● **Your objective**
Tell how many lines in the records contain the word "that"; the number alone is the answer.
(Supplied entries Opens)
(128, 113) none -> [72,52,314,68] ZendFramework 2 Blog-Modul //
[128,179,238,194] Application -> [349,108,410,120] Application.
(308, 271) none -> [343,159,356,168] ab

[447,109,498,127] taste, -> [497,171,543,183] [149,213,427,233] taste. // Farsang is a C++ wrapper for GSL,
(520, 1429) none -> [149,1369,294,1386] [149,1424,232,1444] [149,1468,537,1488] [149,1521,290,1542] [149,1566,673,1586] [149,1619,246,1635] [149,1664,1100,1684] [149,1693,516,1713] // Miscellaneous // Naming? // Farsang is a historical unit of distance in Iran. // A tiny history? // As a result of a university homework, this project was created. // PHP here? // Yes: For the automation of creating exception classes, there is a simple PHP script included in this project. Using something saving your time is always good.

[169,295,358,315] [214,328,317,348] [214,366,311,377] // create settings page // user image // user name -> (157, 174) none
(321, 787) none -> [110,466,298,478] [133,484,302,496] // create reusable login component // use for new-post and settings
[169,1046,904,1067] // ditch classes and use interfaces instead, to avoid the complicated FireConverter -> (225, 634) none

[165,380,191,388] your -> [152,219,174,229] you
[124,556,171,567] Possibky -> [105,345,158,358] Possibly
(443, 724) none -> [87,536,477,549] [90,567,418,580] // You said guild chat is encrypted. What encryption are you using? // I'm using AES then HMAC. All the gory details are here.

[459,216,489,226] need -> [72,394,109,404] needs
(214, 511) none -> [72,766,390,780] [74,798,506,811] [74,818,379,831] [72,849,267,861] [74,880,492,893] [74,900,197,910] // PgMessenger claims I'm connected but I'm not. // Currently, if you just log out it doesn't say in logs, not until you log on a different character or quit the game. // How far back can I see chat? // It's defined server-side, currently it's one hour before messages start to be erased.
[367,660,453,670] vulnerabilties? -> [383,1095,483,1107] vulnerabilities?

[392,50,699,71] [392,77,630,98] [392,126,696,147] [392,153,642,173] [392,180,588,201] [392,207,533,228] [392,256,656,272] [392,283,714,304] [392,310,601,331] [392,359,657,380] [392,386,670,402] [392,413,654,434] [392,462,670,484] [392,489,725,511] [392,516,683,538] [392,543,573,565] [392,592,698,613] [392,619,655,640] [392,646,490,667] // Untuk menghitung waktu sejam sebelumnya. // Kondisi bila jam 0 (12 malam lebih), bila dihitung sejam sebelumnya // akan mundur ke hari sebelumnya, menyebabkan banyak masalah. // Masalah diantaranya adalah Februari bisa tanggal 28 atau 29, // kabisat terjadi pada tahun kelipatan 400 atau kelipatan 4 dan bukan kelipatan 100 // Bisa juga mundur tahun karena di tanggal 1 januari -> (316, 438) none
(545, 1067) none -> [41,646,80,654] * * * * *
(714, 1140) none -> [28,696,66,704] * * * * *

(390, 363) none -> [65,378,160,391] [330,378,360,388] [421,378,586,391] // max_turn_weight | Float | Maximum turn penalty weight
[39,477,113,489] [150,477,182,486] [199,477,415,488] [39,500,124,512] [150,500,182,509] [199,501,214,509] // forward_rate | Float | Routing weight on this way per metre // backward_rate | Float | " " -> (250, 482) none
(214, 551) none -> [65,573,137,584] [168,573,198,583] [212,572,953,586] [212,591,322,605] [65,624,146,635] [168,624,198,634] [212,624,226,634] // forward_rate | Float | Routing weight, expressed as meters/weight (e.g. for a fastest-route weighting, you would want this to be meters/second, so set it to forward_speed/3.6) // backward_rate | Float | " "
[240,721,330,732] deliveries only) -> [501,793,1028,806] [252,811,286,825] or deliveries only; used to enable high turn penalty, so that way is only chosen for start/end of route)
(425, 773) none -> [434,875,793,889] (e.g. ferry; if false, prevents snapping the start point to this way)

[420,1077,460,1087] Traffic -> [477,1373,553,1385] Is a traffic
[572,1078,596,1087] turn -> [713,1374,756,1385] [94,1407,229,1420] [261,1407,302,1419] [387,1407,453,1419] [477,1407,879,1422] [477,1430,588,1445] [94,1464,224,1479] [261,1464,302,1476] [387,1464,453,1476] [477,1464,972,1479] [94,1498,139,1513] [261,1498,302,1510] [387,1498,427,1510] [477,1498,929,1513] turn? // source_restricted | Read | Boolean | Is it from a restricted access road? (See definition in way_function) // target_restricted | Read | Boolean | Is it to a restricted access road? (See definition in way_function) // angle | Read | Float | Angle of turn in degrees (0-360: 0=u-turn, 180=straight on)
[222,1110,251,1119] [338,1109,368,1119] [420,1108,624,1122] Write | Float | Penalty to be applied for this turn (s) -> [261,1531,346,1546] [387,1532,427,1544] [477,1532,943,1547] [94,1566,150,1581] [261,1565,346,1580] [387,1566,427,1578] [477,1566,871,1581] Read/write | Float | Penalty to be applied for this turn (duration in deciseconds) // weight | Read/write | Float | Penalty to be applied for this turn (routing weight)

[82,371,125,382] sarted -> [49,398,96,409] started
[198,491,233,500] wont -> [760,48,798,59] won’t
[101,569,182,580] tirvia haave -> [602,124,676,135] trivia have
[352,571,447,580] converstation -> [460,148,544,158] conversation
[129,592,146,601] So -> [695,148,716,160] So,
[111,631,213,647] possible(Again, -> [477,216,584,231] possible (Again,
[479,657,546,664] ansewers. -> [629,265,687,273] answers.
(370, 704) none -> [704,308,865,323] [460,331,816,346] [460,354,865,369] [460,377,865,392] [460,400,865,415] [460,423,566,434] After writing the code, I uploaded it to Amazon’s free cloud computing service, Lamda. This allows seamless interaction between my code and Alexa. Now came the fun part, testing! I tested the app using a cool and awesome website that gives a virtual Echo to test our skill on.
(Supplied entries Closes)
● **Response to the task**
2